Before you begin onboarding the Microsoft Graph Security data source, ensure that:
The administrator is using the Azure AD Identity Protection (part of the Azure AD Premium P2) security provider.
The end user is signed in to Microsoft Store with Work or School accounts.
Onboarding Microsoft Graph Security instances
Go to Settings > Data Sources > Security and then navigate to the EXTERNAL DATA SOURCES section.
Click the plus (+) sign on the Microsoft Graph Security site card. You get redirected to the authorize endpoint.
On the Microsoft window, sign in using your Azure logon credentials to register an account. Or, select an existing account.
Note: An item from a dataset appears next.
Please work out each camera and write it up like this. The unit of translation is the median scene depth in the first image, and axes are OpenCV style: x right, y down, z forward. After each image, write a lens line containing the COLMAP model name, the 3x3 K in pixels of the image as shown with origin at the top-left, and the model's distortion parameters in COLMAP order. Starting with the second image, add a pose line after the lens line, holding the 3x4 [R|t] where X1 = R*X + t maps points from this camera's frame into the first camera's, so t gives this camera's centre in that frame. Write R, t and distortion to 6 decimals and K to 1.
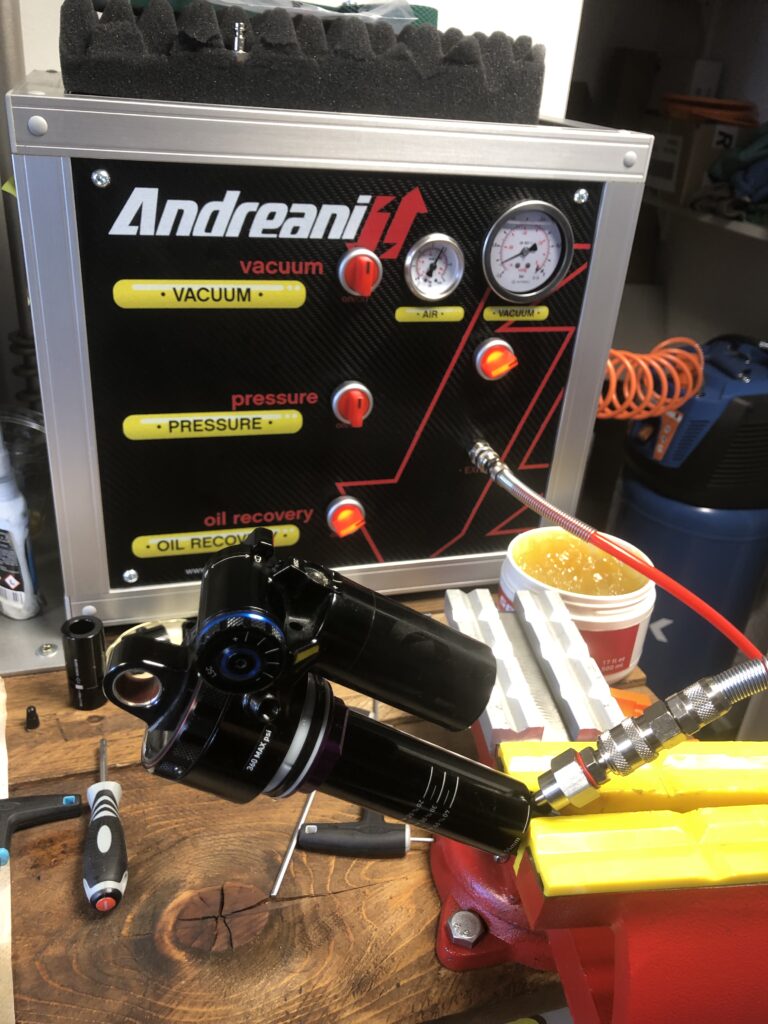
lens RADIAL K [[818.5, 0, 352.6], [0, 818.5, 517.6], [0, 0, 1]] dist [0.010740, -0.003820]
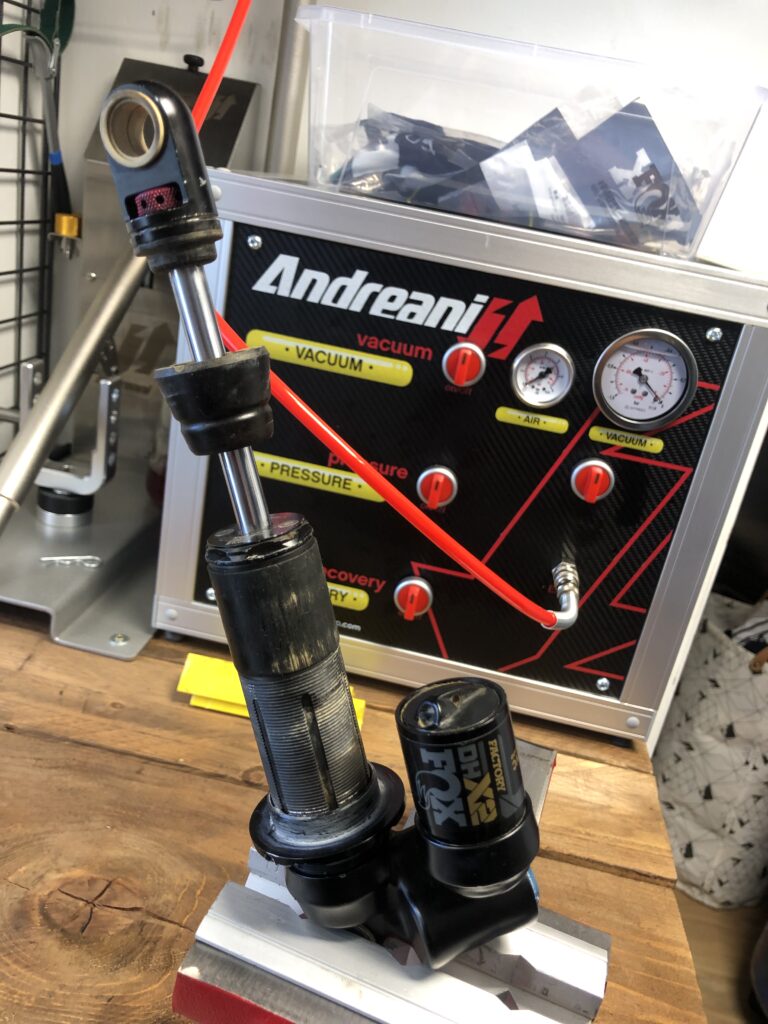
lens RADIAL K [[845.4, 0, 392.6], [0, 845.4, 511.5], [0, 0, 1]] dist [0.092381, -0.138826]
pose [[0.907269, 0.243561, -0.342843, 0.328622], [-0.293216, 0.950748, -0.100514, 0.011303], [0.301476, 0.191720, 0.934000, 0.004100]]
Click Accept. You get redirected to the Data Sources page. The Microsoft Graph Security data source is now linked to your Citrix Cloud account.
Turn on or off data processing
To disable data processing, click the vertical ellipsis (⋮) on the site card and select Turn off data processing. It stops Citrix Analytics from processing data for this data source.
You can turn on data processing again by selecting Turn On Data Processing on the site card.
For information on Microsoft Graph Security risk indicators, see Microsoft Graph Security risk indicators.